I have both, and at the moment I am using the IMS 18g.

Do you have any thought or observations?


----------



## Dylan (Dec 5, 2011)

After using a VST 18g for a long time I tried out a IMS and didn't get a long with it at all, went in the cupboard and hasn't been seen since.

p.s. Basket not portafilter, sorry to be pedantic.


----------



## The Systemic Kid (Nov 23, 2012)

Same as Dylan. VST all the way.


----------



## Phil104 (Apr 15, 2014)

VST now, although to confuse matters I thought the 17g LMS basket that I used when I was starting out was good.


----------



## Glenn (Jun 14, 2008)

I have a range of VST and IMS baskets, and use them with different coffees.

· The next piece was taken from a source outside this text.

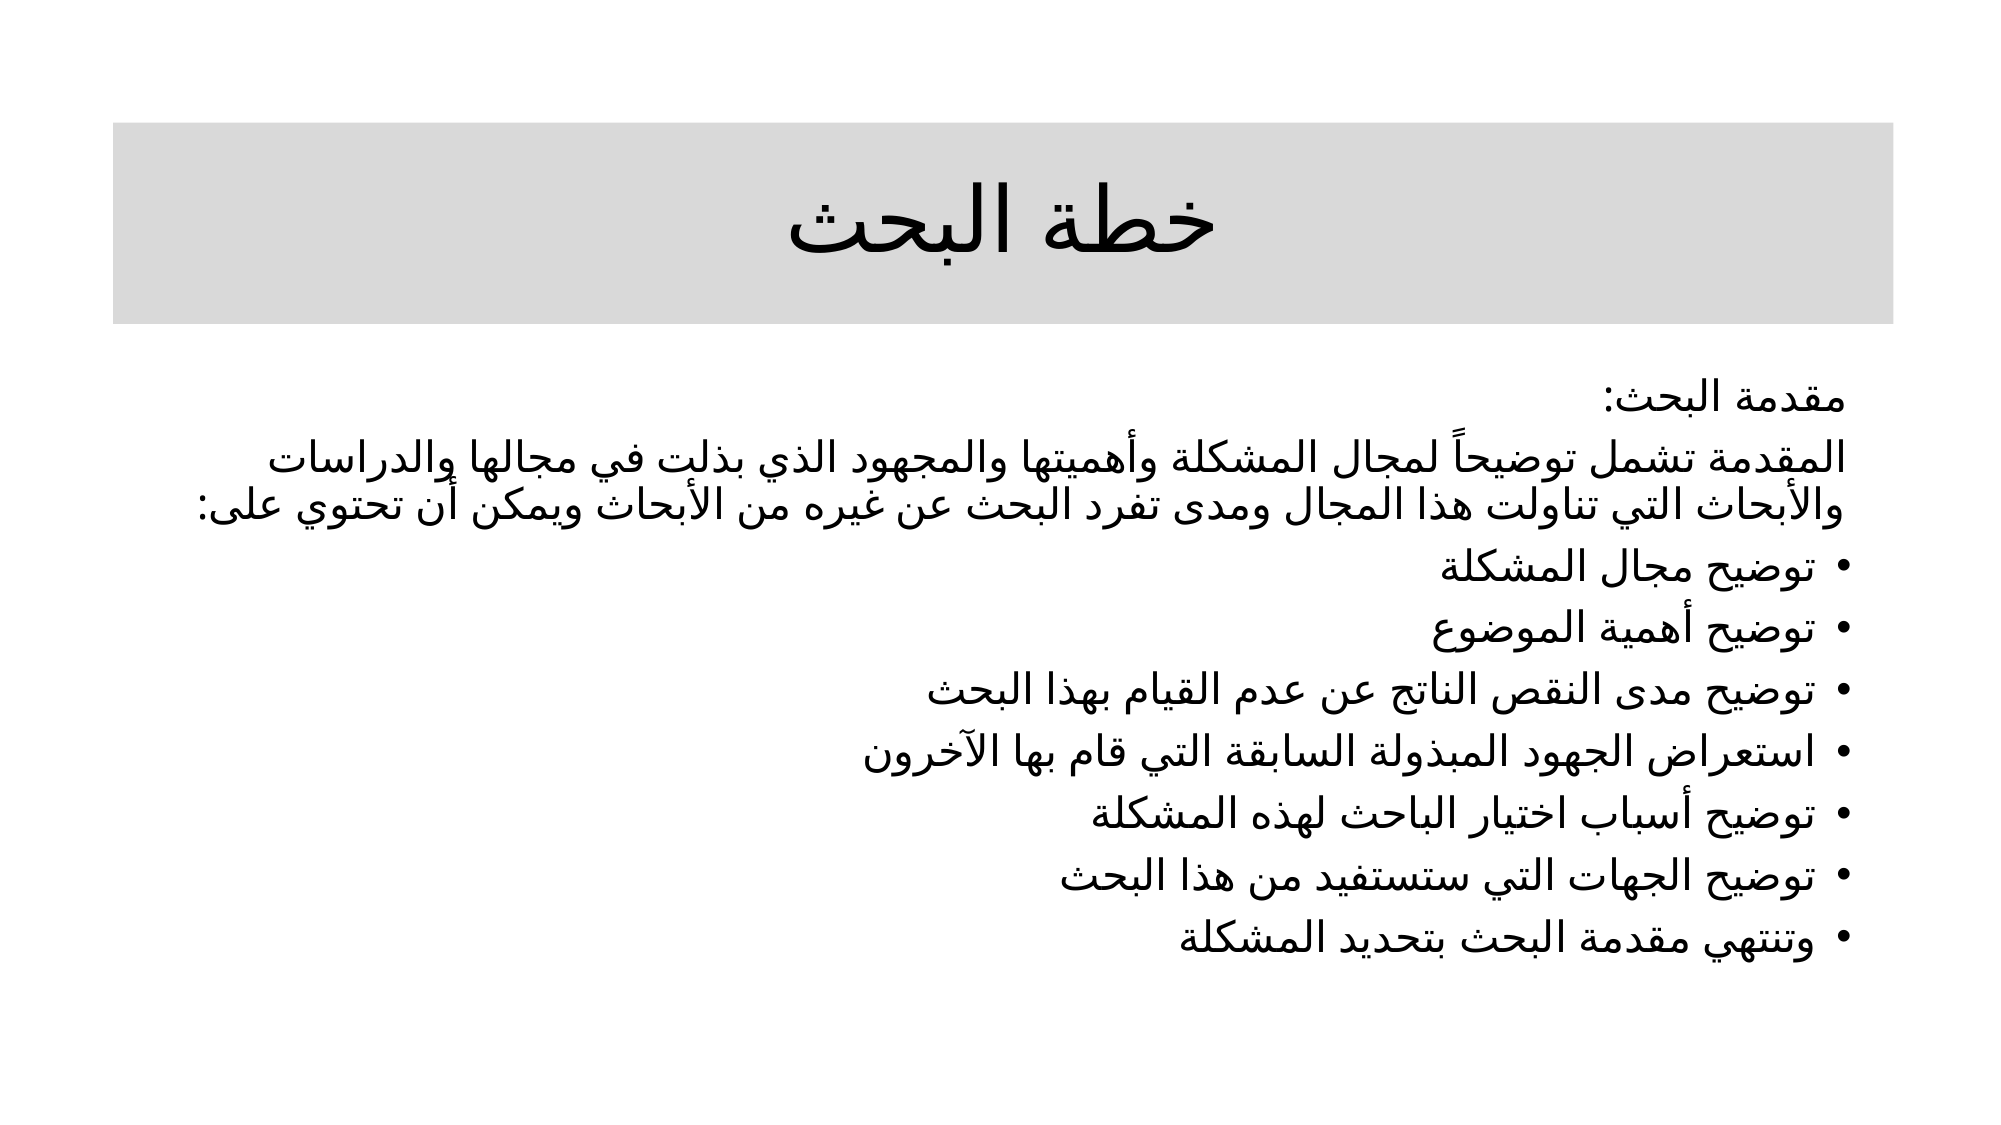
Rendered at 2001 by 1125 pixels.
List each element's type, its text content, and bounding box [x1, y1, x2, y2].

list مقدمة البحث: المقدمة تشمل توضيحاً لمجال المشكلة وأهميتها والمجهود الذي بذلت في مجالها والدراسات والأبحاث التي تناولت هذا المجال ومدى تفرد البحث عن غيره من الأبحاث ويمكن أن تحتوي على: توضيح مجال المشكلة توضيح أهمية الموضوع توضيح مدى النقص الناتج عن عدم القيام بهذا البحث استعراض الجهود المبذولة السابقة التي قام بها الآخرون توضيح أسباب اختيار الباحث لهذه المشكلة توضيح الجهات التي ستستفيد من هذا البحث وتنتهي مقدمة البحث بتحديد المشكلة [137, 299, 1863, 1014]
title خطة البحث [113, 122, 1894, 324]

I find the VST are less forgiving, require a finer grind and the extractions look cleaner.

However, on some lighter roasted coffee I prefer the IMS which seems to let more oils through and there is added sweetness.

Purely my observations, having used both for several years, but not running any analytical side-by-side tests in a fully controlled environment.


----------



## risky (May 11, 2015)

Believe socratic are doing a side by side comparison. I've only used vst so don't have a comparison but they do seem to expose any errors in your preparation.


----------



## glevum (Apr 4, 2013)

Cant get on with the IMS. Struggled with the VST to start with, even going back to stock for a bit. only use VST now


----------



## tobimax (Jul 7, 2015)

Glenn said:


> I have a range of VST and IMS baskets, and use them with different coffees.
> 
> I find the VST are less forgiving, require a finer grind and the extractions look cleaner.
> 
> ...


Glen, as I use mainly light roasts I quite like the IMS.

I have just changed to 18 in 36 out and have stayer with the IMS for now.


----------



## tobimax (Jul 7, 2015)

glevum said:


> Cant get on with the IMS. Struggled with the VST to start with, even going back to stock for a bit. only use VST now


I struggled with the VST at first and when I got the IMS I had no problems at all.


----------



## DoubleShot (Apr 23, 2014)

Only used VST myself and will mostly continue to do so. Far more users and fans of VST imo over IMS or even, dare I say it, stock baskets!


----------